Lenço vermelho no bolso da camisa.
O queixo azul.
A comadre Vera Lúcia tinha rapado aquela barbona feia dele.
Ele deixou. Naquele dia.
Pobre comadre Vera.
Seu Antônio tava lá no cemitério,
Na sombra do pé-de-figo,
Violão no colo,
Cigarro no lábio,
Água no olho.
Perguntei por que tava tão elegante:
“Tá fazendo serenata pros defunto, Seu Antônio?”

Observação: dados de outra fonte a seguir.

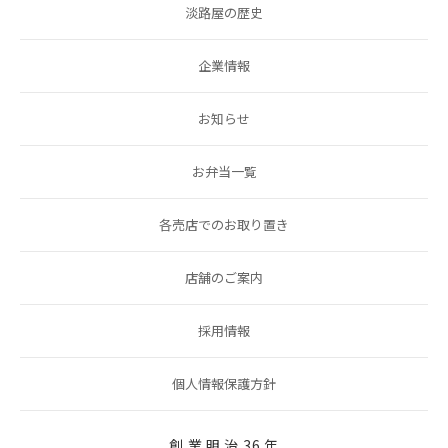
淡路屋の歴史
企業情報
お知らせ
お弁当一覧
各売店でのお取り置き
店舗のご案内
採用情報
個人情報保護方針
創 業 明 治 36 年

E ele me sorriu com o cigarro entre os dente:
“Tô arrumado que vou viajar
Pros braços da morena,
Que amor de São João não se apaga não!”
E tocou o violão,
Água no olho.
Pobre comadre Vera, tão devota…
Pois é, meu compadre, Seu Antônio viajou sexta passada.
Não volta mais.
Partiu com água no olho. Cigarro na boca.
O violão, Comadre Vera deixou lá no banco de madeira, na sombra do pé-de-figo, no banco do Seu Antônio.
Ninguém bota no colo.
Ninguém toca.
Tá um silêncio só.
Um silêncio que dói que só.
Serenata aos Mortos, por Paulo Moreira.